Are you like me and always so impressed by the outreach efforts of other repositories that inspire and motivate you to try something new at your institution? It may be that the "thing" won't happen at your repository for a while, but you know it provides a bit of excitement for a new project. This is how I felt in March during Women's History Month, so here are a few links to projects that I hope will provide a bit of inspiration for a future project for someone else as well.
The blog
Women's Experiences at Dickinson College is documenting the experiences of the institution's female students in recognition of the 125th anniversary of women being permitted to enroll at the college for the first time. The
about page summarizes the project's work so far and is a wonderful example of fruit interns and volunteers offer repositories.
The
Ada Lovelace Day pledge to publish a blog post on March 24th about a woman in technology was an interesting and apparently successful endeavour to get 1,000 people to blog about women in technology. While not specific to archives or special collections, it is certainly example of the sort of opportunity we should join whenever practical.

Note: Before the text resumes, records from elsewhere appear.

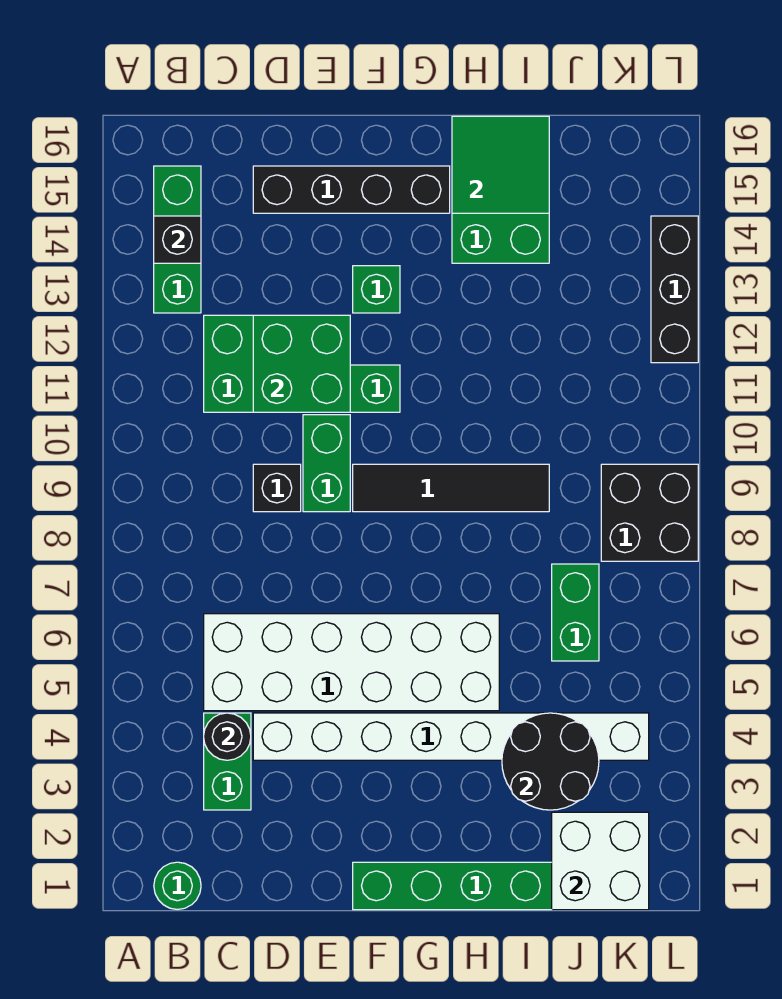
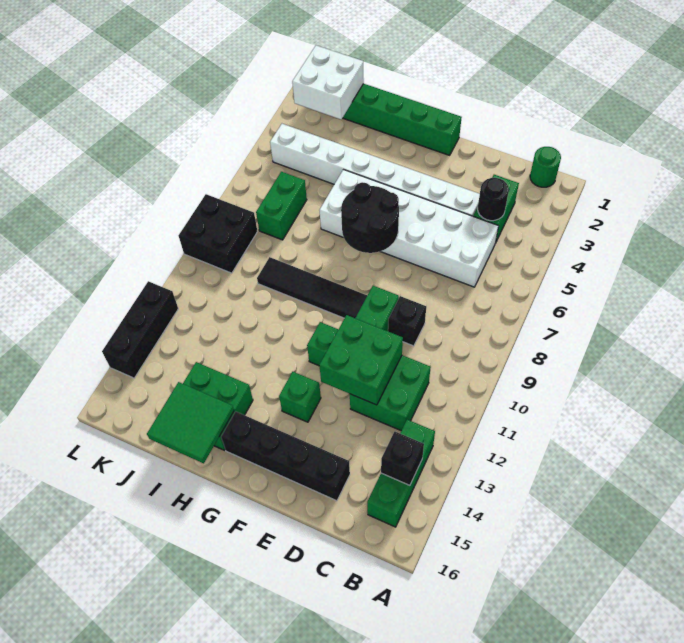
black round brick I3:J4 level 2 -> black round brick F6:G7 level 2

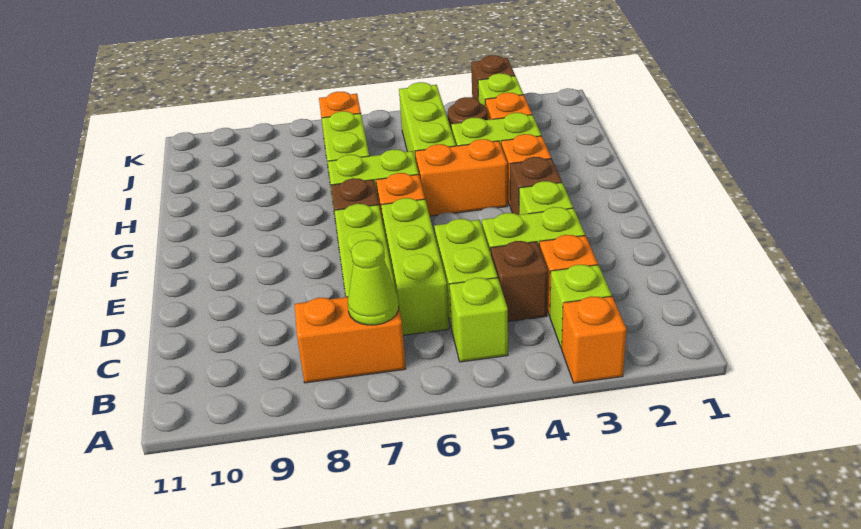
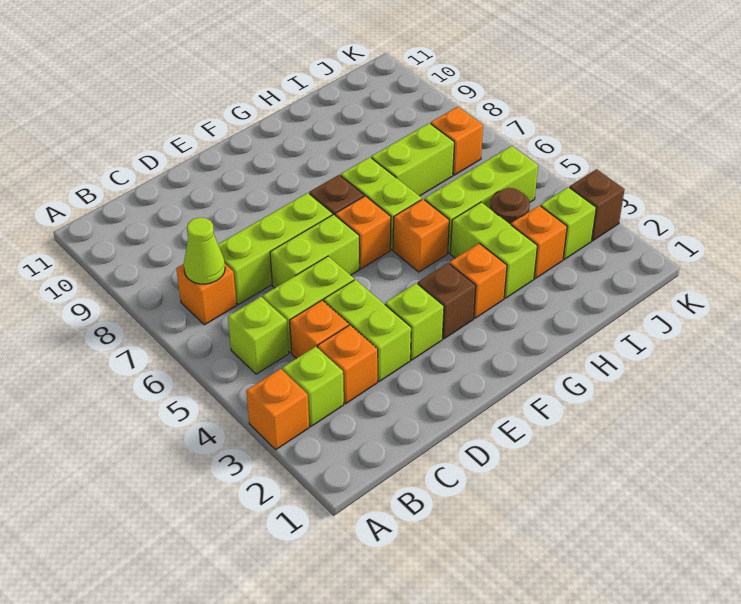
orange brick B7:B8 level 1 -> orange brick B7 level 1
brown brick C4 level 1 -> orange brick C4 level 1
lime brick C6:E6 level 1 -> lime brick D6:E6 level 1
orange brick G4:G5 level 1 -> orange brick G5 level 1

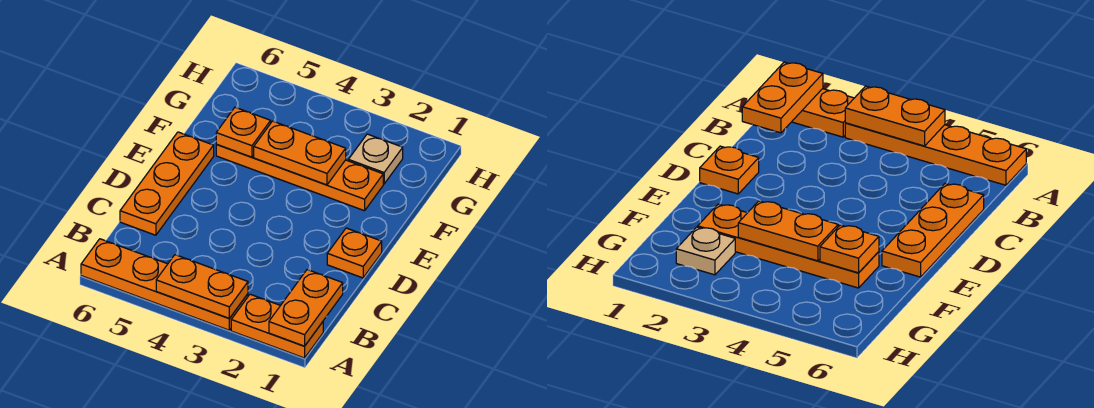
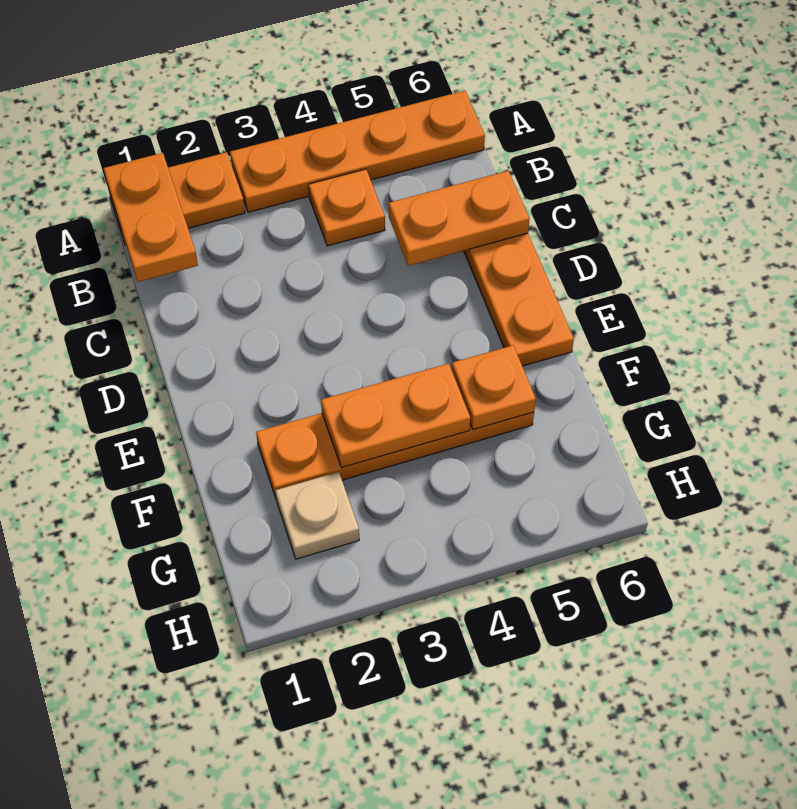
orange plate A3:A4 level 2 -> orange plate C5:C6 level 2
orange plate D1 level 1 -> orange plate B4 level 1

The Bigger Picture: Photography and the Smithsonian blog did a series of
posts highlighting women in science photographs from the institution's collections to mark Women's History Month and International Women's Day. And why not take a turn through
Julia Child's Kitchen courtesy of the Smithsonia National Museum of American History.
The
Nurse Romance Cover of the Week from the Special Collections Department at the UW-Milwaukee Library was begun in 2006 and has been presenting images and text from the over 400 novels in their collection that have nurses as central characters. The books were written for young and adult audiences from the 1950s to the 1970s and appeal to my appreciation of pop culture and pulp novels.
The
Klondike Gold Rush-Seattle Unit of the National Park Service hosted a series of events from March through May as well as an interpretive exhibit about Catharine Paine Blaine, an early proponent of women's rights in Washington.
The Drexel University College of Medicine Archives and Special Collections' blog
A Movable Archives provided the perspective of a repository which spends nearly every day sharing and talking women's history in
Every Day is Ladies' Day for Me. You may also want to check out their IMLS-funded digital collection
Women Physicians: 1850s-1970s.
The Vietnam Center & Archive at Texas Tech University released
Not Just Pretty Faces: The Women of the Vietnam War an online exhibit that includes photographs, video, oral history interview audio and transcriptions, documents, and artifacts about the experiences of American women nurses, Red Cross personnel, and others who served during the Vietnam War.
So what did we do to mark Women's History Month at my repository this year? Well, we did a little coasting and I tried something new. First, the coasting: the 2008-2009 academic year is the 90th anniversary of the College of William and Mary going coed. Last year we began the blog
Mary Comes to the College with William to "follow the first year women were admitted to the College of William and Mary 90 years later beginning with the endorsement of the proposed legislation by the College's Board of Visitors on February 12, 1918, through the end of the spring term in 1919." March was actually a slow month in 1919, so we wrote what we called "A Step out of 1918-1919" posts to write about the first group of
African American women to attend the university and a
lesson plan companion to the blog. A related exhibit "There's Something About the Marys" exploring the first three years of co-education at the College of William and Mary in two exhibit cases in the high-traffic read and relax area of the library. The something new we tried was sharing something related to women's history from our collections at least once each day via
Twitter Mondays-Fridays starting
March 3rd .
I mean no slight by not mentioning the amazing things you're doing at your repository and hope folks will share information and links to your projects or one you have an archives crush on in the comments (that is why they are there and hope we can use them).